Analisis Hukum Penarikan Paksa Kendaraan oleh Debt Collector, Kemenkumham Sumsel Gunakan Sipkumham

Jumat 17-05-2024,22:14 WIB
Reporter : Dera
Editor : Devi Setiawan

BACA JUGA: Kemenkumham Sumsel Gelar Penilaian Integritas dalam Upaya Pencegahan Korupsi di Palembang

“Harus melalui surat teguran 1, 2 dan 3. Kemudian melayangkan somasi dalam jangka waktu per tujuh hari. Baru mengirim jasa penagih utang. Nah, debt collector ini harus punya sertifikat penagih, surat tugas dari lembaga pembiayaan. Kalau tak ada surat tugas, itu ilegal,” tegas Kabid HAM Kemenkumham Sumsel Karyadi.

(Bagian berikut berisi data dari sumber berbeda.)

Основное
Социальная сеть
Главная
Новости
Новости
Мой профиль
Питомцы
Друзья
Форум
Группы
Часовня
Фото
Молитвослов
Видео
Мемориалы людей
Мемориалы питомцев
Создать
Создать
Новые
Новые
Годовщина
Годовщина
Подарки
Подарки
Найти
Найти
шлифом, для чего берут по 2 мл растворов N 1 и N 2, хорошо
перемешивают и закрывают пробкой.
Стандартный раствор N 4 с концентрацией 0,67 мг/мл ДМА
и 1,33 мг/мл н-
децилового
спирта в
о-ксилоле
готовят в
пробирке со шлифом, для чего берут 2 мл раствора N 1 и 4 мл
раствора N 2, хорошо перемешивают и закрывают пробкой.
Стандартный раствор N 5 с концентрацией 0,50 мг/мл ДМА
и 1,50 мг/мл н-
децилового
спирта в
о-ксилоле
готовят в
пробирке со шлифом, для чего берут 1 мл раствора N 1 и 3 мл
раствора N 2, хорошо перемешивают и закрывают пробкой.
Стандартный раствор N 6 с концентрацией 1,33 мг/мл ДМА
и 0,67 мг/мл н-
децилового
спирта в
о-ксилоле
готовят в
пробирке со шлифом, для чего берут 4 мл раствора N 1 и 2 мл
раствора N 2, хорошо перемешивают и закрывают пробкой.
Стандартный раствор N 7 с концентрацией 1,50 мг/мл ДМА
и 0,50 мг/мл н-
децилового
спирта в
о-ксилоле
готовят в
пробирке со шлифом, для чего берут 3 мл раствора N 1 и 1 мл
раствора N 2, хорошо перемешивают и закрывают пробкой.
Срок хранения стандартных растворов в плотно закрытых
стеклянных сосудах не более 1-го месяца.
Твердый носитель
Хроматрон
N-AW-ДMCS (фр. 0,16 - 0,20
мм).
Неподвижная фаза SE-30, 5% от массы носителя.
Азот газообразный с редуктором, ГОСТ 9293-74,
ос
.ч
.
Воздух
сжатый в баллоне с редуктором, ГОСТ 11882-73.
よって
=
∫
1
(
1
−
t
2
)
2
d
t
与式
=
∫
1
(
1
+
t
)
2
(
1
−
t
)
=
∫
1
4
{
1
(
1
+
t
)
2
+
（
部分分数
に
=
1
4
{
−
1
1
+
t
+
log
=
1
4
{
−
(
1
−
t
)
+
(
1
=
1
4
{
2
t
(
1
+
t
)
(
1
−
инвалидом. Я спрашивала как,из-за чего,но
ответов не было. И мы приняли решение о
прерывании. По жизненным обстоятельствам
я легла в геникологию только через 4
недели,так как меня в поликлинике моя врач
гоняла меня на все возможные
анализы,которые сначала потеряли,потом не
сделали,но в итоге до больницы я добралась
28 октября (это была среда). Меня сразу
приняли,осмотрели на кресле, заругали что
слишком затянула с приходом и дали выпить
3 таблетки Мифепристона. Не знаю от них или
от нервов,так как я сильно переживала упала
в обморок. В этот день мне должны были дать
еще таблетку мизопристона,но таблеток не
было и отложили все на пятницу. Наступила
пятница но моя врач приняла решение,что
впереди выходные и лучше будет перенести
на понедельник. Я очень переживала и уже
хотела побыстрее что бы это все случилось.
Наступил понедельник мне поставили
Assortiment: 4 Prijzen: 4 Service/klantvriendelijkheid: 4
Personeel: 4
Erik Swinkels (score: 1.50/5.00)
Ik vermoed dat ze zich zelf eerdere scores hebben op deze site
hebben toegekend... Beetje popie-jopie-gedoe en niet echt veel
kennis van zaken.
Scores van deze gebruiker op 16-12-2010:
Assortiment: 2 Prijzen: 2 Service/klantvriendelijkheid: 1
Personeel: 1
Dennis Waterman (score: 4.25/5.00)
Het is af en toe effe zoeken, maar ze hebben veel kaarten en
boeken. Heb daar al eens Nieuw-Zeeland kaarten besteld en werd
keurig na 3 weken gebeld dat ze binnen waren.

Prosedur penarikan kendaraan bermotor yang kreditnya bermasalah, terus Karyadi, telah diatur dalam Undang-Undang Nomor 42 Tahun 1999 tentang Jaminan Fidusia.

Undang-Undang Nomor 42 Tahun 1999 tersebut menerangkan bahwa fidusia adalah pengalihan hak kepemilikan suatu benda atas dasar kepercayaan, dengan ketentuan bahwa benda yang hak kepemilikannya dialihkan tersebut tetap dalam penguasaan pemilik benda.

Kabid HAM Kemenkumham Sumsel Karyadi mengungkapkan bahwa Kemenkumham Sumsel kerap menerima aduan mengenai permasalahan fidusia ini.

BACA JUGA: Kemenkumham Sumsel Gelar Penilaian Integritas dalam Upaya Pencegahan Korupsi di Palembang

Sebagai mediator, kata Karyadi, Kemenkumham Sumsel terus mengupayakan negosiasi antara si konsumen dengan perusahaan leasing.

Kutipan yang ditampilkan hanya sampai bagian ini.